A Palavra saiu à rua


Andava de mansinho, de pés de veludo e sorriso provocatório. Parecia não ouvir perguntas, não perceber respostas. Andava, vagueava e sorria e ria outra vez, com um escárnio quase humilhante. Continuava a gozar-me por ser tão inútil. Nunca me falou, acho que queria ser independente. Incomodou-me. Apeteceu-me vincar-lhe as unhas na goela e vê-la esguichar por tudo quanto era lado.
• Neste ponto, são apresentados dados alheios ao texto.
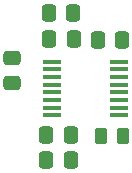
<source format=gbr>
%TF.GenerationSoftware,KiCad,Pcbnew,8.0.5*%
%TF.CreationDate,2024-11-10T02:12:05-07:00*%
%TF.ProjectId,2024_11_ADC_ADS8689,32303234-5f31-4315-9f41-44435f414453,rev?*%
%TF.SameCoordinates,Original*%
%TF.FileFunction,Paste,Top*%
%TF.FilePolarity,Positive*%
%FSLAX46Y46*%
G04 Gerber Fmt 4.6, Leading zero omitted, Abs format (unit mm)*
G04 Created by KiCad (PCBNEW 8.0.5) date 2024-11-10 02:12:05*
%MOMM*%
%LPD*%
G01*
G04 APERTURE LIST*
G04 Aperture macros list*
%AMRoundRect*
0 Rectangle with rounded corners*
0 $1 Rounding radius*
0 $2 $3 $4 $5 $6 $7 $8 $9 X,Y pos of 4 corners*
0 Add a 4 corners polygon primitive as box body*
4,1,4,$2,$3,$4,$5,$6,$7,$8,$9,$2,$3,0*
0 Add four circle primitives for the rounded corners*
1,1,$1+$1,$2,$3*
1,1,$1+$1,$4,$5*
1,1,$1+$1,$6,$7*
1,1,$1+$1,$8,$9*
0 Add four rect primitives between the rounded corners*
20,1,$1+$1,$2,$3,$4,$5,0*
20,1,$1+$1,$4,$5,$6,$7,0*
20,1,$1+$1,$6,$7,$8,$9,0*
20,1,$1+$1,$8,$9,$2,$3,0*%
G04 Aperture macros list end*
%ADD10RoundRect,0.250000X0.262500X0.450000X-0.262500X0.450000X-0.262500X-0.450000X0.262500X-0.450000X0*%
%ADD11RoundRect,0.250000X-0.337500X-0.475000X0.337500X-0.475000X0.337500X0.475000X-0.337500X0.475000X0*%
%ADD12RoundRect,0.250000X0.337500X0.475000X-0.337500X0.475000X-0.337500X-0.475000X0.337500X-0.475000X0*%
%ADD13RoundRect,0.250000X0.475000X-0.337500X0.475000X0.337500X-0.475000X0.337500X-0.475000X-0.337500X0*%
%ADD14RoundRect,0.051250X-0.733750X-0.153750X0.733750X-0.153750X0.733750X0.153750X-0.733750X0.153750X0*%
G04 APERTURE END LIST*
D10*
%TO.C,R1*%
X94862500Y-67275000D03*
X93037500Y-67275000D03*
%TD*%
D11*
%TO.C,C5*%
X94817500Y-59075000D03*
X92742500Y-59075000D03*
%TD*%
D12*
%TO.C,C4*%
X88592500Y-56800000D03*
X90667500Y-56800000D03*
%TD*%
D13*
%TO.C,C3*%
X85450000Y-62712500D03*
X85450000Y-60637500D03*
%TD*%
D12*
%TO.C,C2*%
X90462500Y-69300000D03*
X88387500Y-69300000D03*
%TD*%
%TO.C,C1*%
X90450000Y-67175000D03*
X88375000Y-67175000D03*
%TD*%
D14*
%TO.C,U2*%
X88835000Y-60950000D03*
X88835000Y-61600000D03*
X88835000Y-62250000D03*
X88835000Y-62900000D03*
X88835000Y-63550000D03*
X88835000Y-64200000D03*
X88835000Y-64850000D03*
X88835000Y-65500000D03*
X94575000Y-65500000D03*
X94575000Y-64850000D03*
X94575000Y-64200000D03*
X94575000Y-63550000D03*
X94575000Y-62900000D03*
X94575000Y-62250000D03*
X94575000Y-61600000D03*
X94575000Y-60950000D03*
%TD*%
D11*
%TO.C,C13*%
X90692500Y-59050000D03*
X88617500Y-59050000D03*
%TD*%
M02*

</source>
Mas não pude. Era divinal e tive medo que o que lhe saísse pela garganta me apaixonasse. Tive medo, foi essa a razão. Digo-o aqui no escuro da minha alma para que ninguém me ouça. Não gosto quando o orgulho me foge por entre os dedos. Se me ouve vai gozar-me, é certo, por isso não lhe contes o que te aqui confesso.
Admiro-a e repugno-a. Uma relação amor/ódio perfeitamente previsível. Preciso dela. Não lhe digas, por favor, ela fará pouco de mim. A dignidade que me resta está resguardada no meu baú da ponta dos meus dedos e da ponta da minha língua. Mas ela é vidro e ela é água e ela é ar e tudo o que quiser. Por isso, não lhe digas. Ela cabe nas ranhuras e vai rir-se de mim. Vai apoderar-se de mim. E vai destruir-me, construir-me devagarinho, até que se multiplique. E eu já falo que chegue.